● TAREFA ATRIBUÍDA A: Reescreva a parte do trecho sobre a autotutela da posse que começa em "O § 1º versa" e termina em "restituição da posse.", substituindo "possuidor" por "titular da posse".
● TAREFA ATRIBUÍDA B: Segundo o trecho sobre a autotutela da posse, contra o que são praticados os atos de desforço?
● TAREFA ATRIBUÍDA C: Liste todos os requisitos que, conforme o trecho sobre a autotutela da posse, devem estar presentes para justificar atos de defesa ou de desforço.

● TRECHO SELECIONADO:
+ + + + +
O § 1º versa a respeito da autotutela (legítima defesa e desforço incontinenti). Sendo a posse um importante fenômeno socioeconômico do mundo fático, palco natural dos principais acontecimentos da vida humana, permitiu o legislador que o possuidor turbado ou esbulhado pudesse ser mantido ou restituído por força própria, desde que a providência fosse tomada logo. Contudo, esses atos de defesa ou de desforço não poderiam ultrapassar o limite indispensável à manutenção ou restituição da posse.

 

São estes requisites que devem estar presentes para justificar a prática de atos de defesa (contra a turbação) ou de desforço (contra o esbulho): a) ofensa à posse; b) imediatidade da repulsa (resistência à turbação e recuperação da posse); c) moderação nos atos de defesa ou de desforço (equilíbrio entre a moléstia sofrida e o ato de repulsa); e d) prática dos atos pelas próprias mãos.
+ + + + +
● MATERIAL FORNECIDO:
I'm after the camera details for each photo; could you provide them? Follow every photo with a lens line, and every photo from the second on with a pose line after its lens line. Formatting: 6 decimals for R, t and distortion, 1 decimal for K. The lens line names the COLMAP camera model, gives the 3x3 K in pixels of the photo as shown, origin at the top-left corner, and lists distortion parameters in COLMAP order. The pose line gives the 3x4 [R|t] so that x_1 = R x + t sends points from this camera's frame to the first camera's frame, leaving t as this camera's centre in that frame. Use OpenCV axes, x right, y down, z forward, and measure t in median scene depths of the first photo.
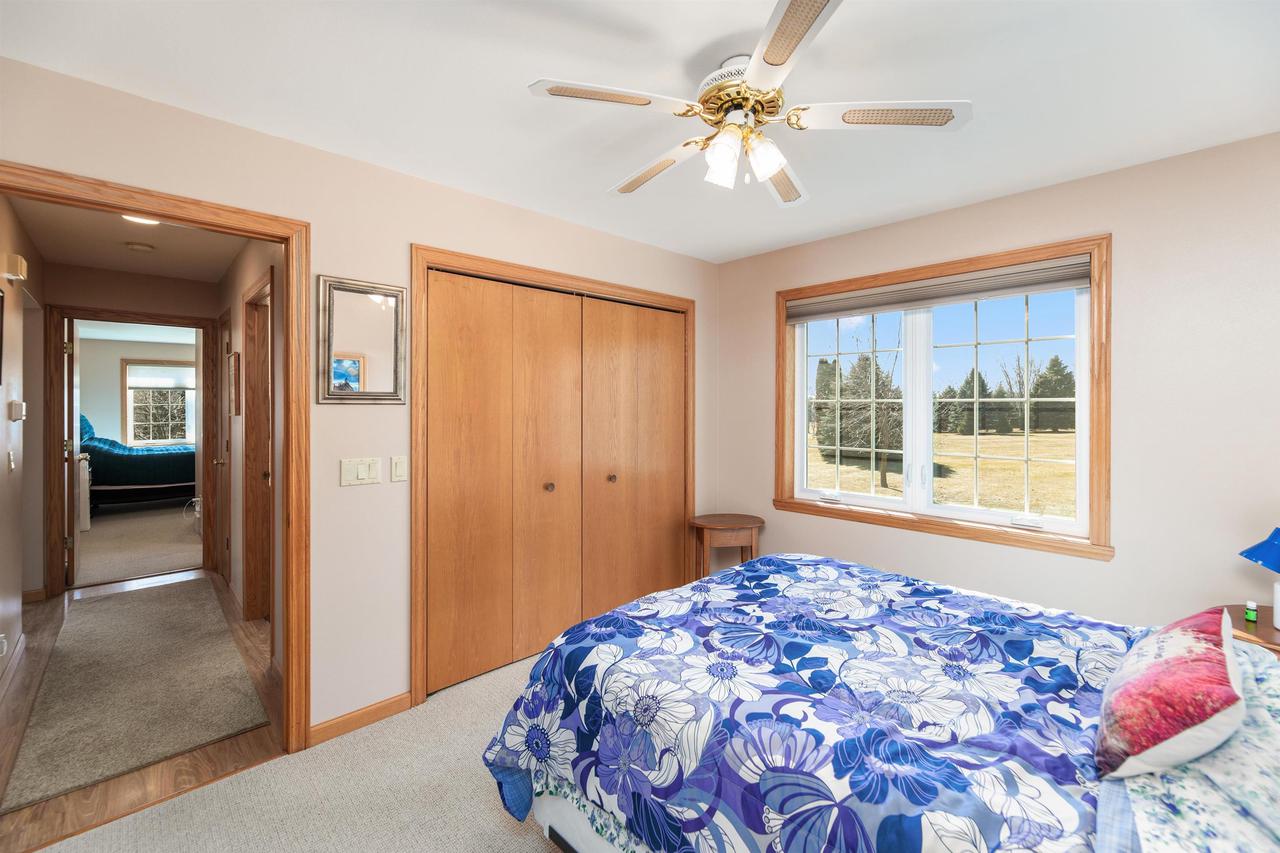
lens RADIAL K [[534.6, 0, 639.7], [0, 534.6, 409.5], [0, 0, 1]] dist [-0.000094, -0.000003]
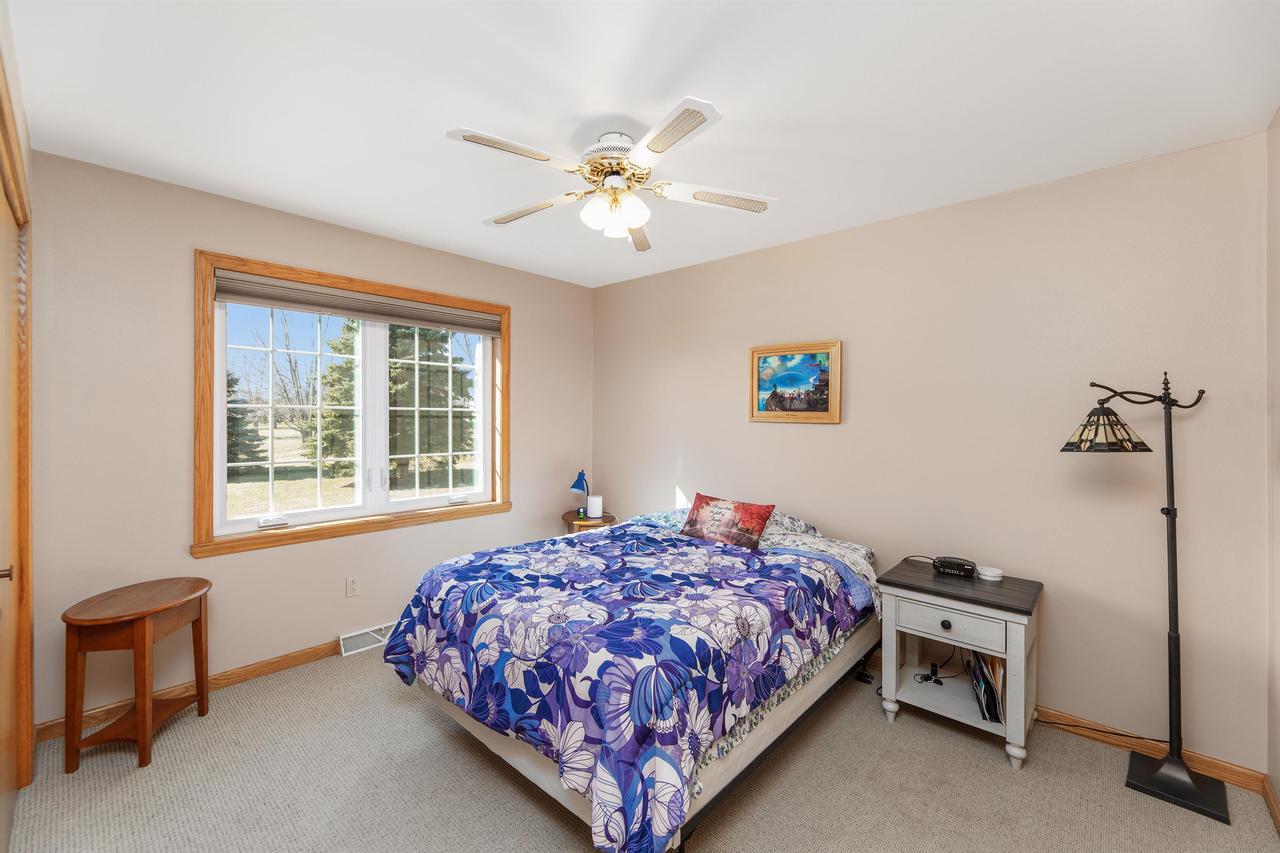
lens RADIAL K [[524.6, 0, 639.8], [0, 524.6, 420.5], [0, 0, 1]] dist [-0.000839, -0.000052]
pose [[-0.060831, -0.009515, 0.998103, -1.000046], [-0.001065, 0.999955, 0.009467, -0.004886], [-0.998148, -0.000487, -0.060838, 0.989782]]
+ + + + +
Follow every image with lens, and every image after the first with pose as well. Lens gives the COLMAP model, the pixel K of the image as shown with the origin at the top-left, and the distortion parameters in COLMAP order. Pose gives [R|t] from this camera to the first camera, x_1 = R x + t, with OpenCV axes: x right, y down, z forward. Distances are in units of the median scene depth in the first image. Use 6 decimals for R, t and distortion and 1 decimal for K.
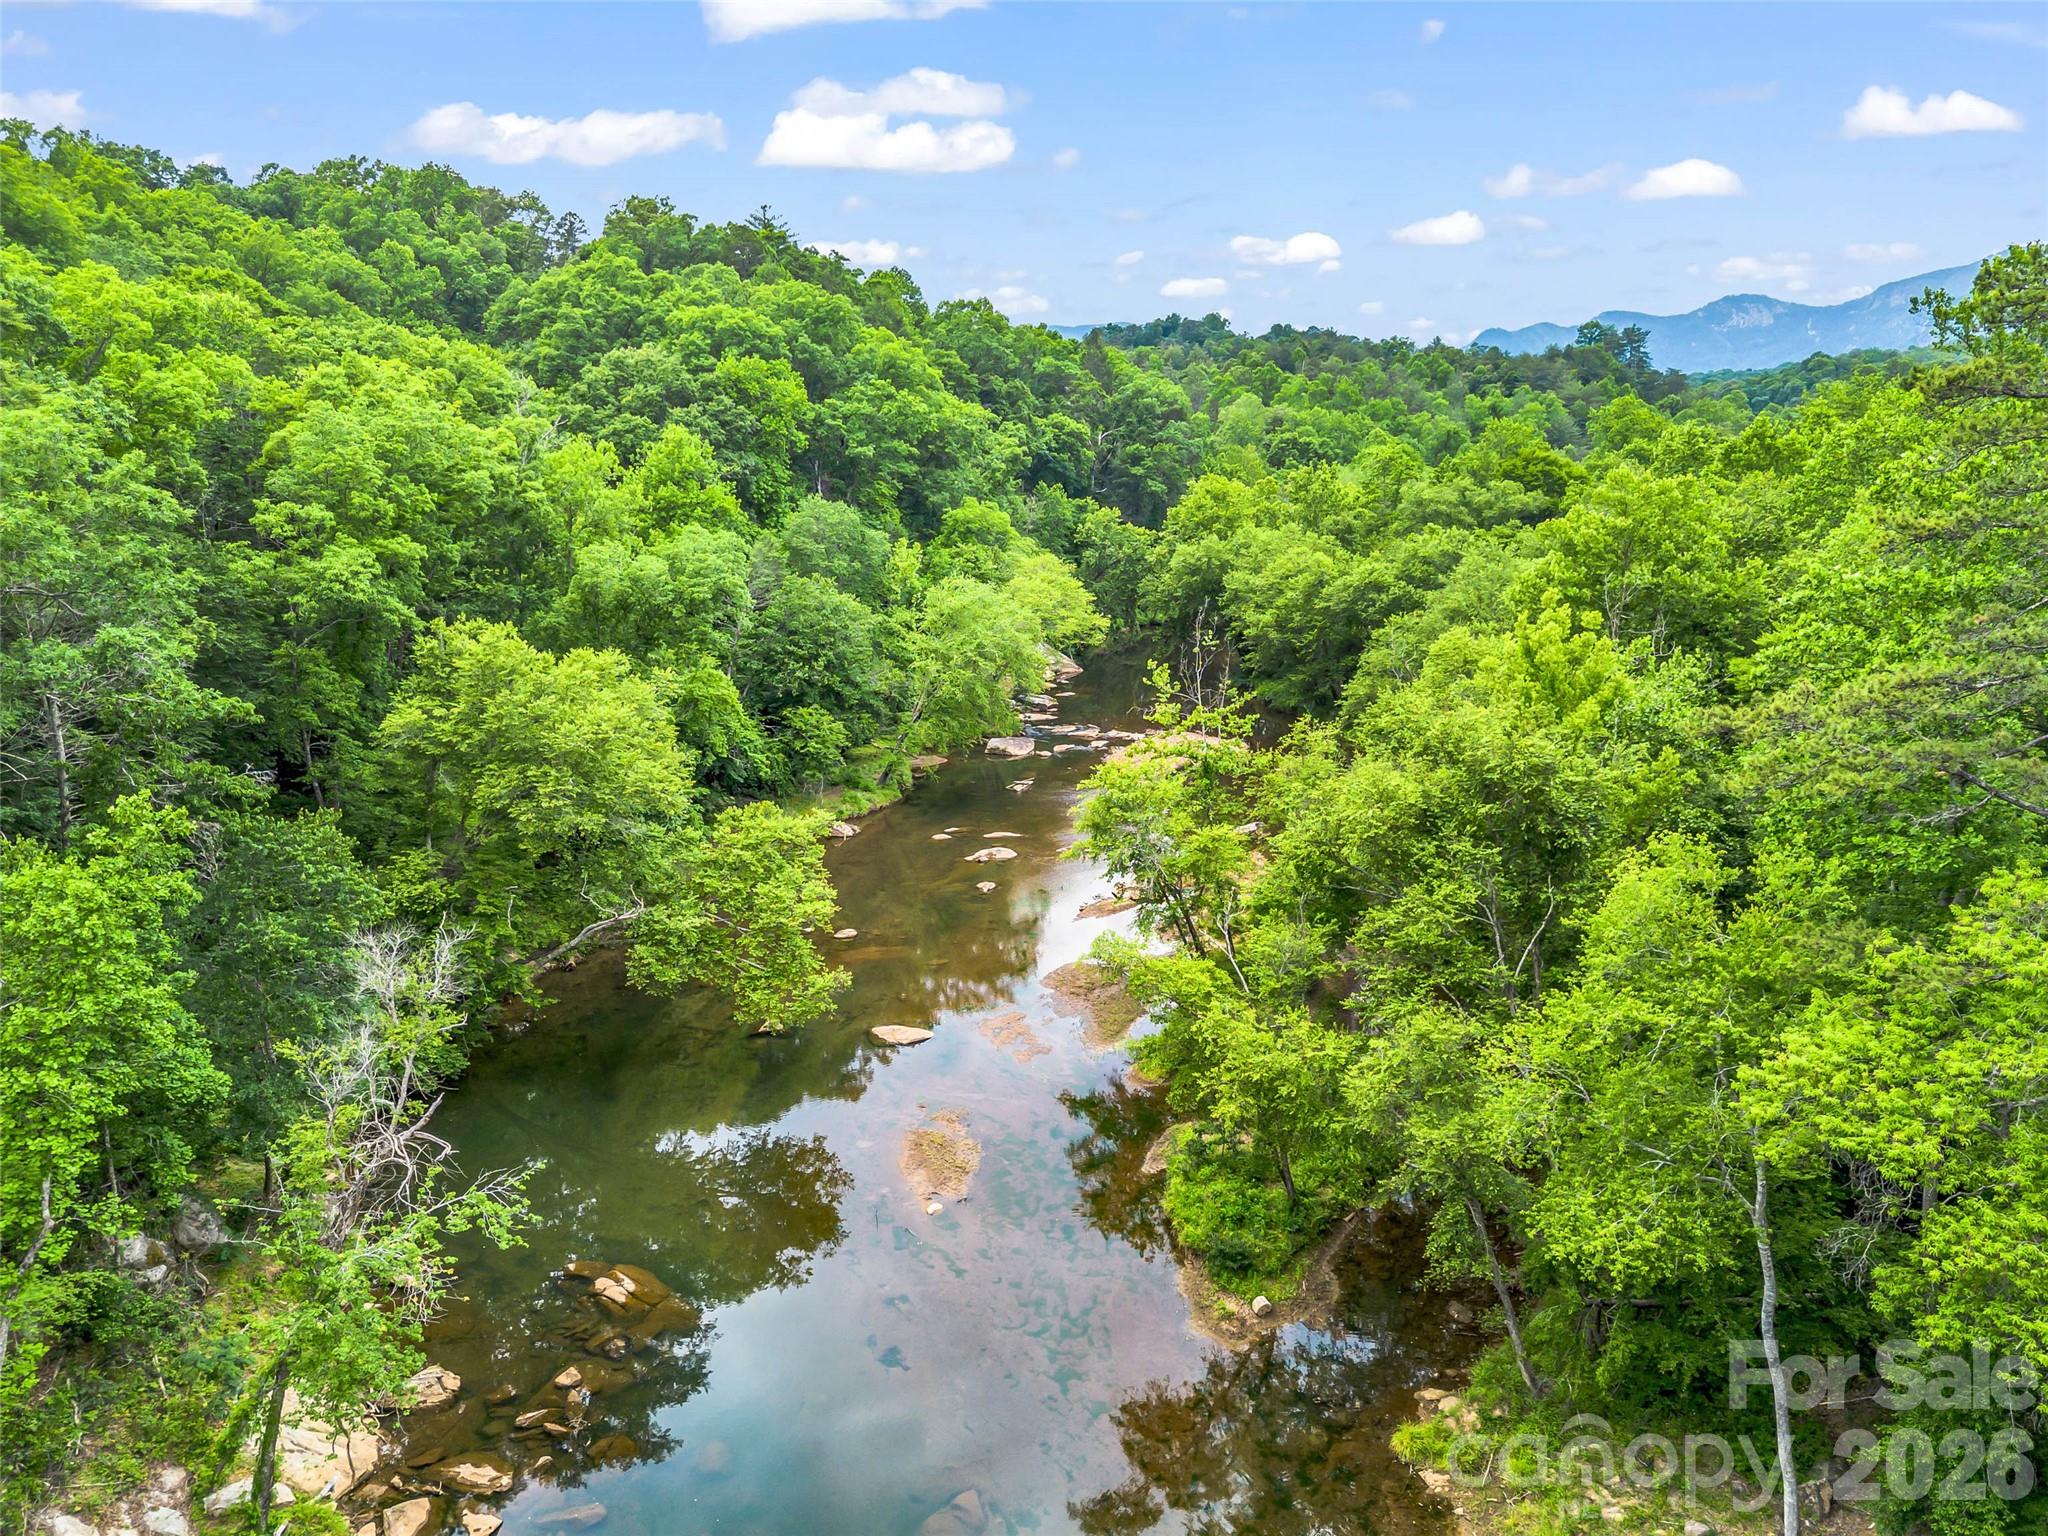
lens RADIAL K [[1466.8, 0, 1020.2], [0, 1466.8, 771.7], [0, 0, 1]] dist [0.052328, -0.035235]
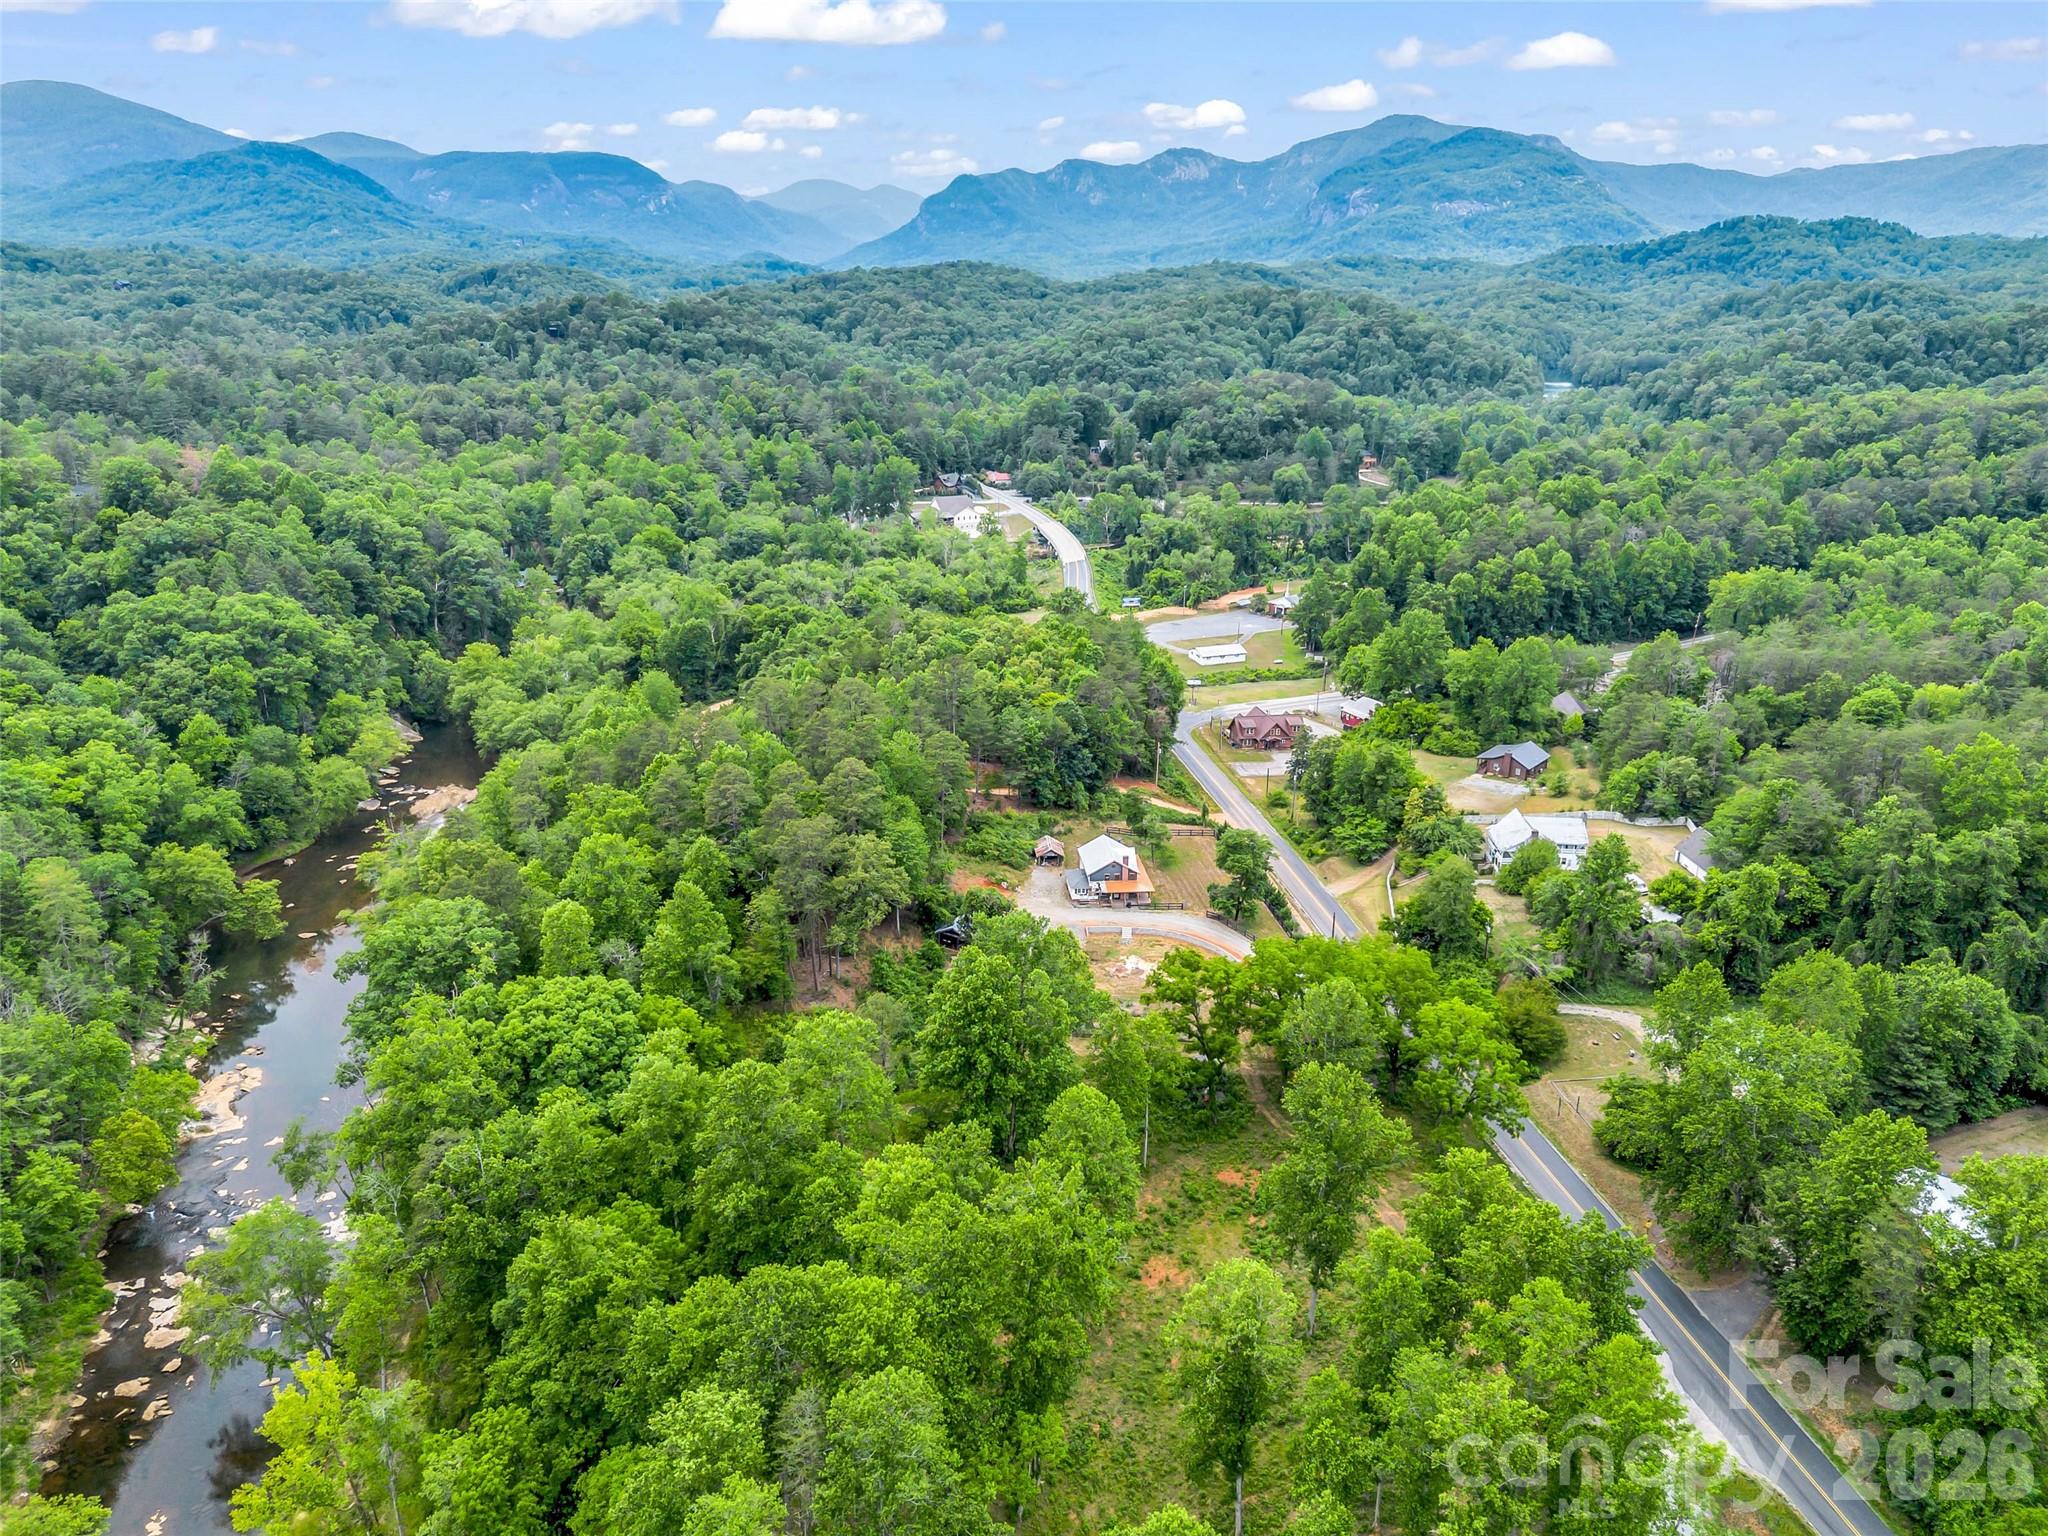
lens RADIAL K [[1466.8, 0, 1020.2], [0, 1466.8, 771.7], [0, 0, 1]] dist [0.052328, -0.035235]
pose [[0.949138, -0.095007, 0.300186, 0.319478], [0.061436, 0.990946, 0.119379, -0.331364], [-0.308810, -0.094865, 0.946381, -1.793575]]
+ + + + +
● RESPOSTA A:
O § 1º versa a respeito da autotutela (legítima defesa e desforço incontinenti). Sendo a posse um importante fenômeno socioeconômico do mundo fático, palco natural dos principais acontecimentos da vida humana, permitiu o legislador que o titular da posse turbado ou esbulhado pudesse ser mantido ou restituído por força própria, desde que a providência fosse tomada logo. Contudo, esses atos de defesa ou de desforço não poderiam ultrapassar o limite indispensável à manutenção ou restituição da posse.

● RESPOSTA B: Contra o esbulho.

● RESPOSTA C:
- ofensa à posse
- imediatidade da repulsa
- moderação nos atos de defesa ou de desforço
- prática dos atos pelas próprias mãos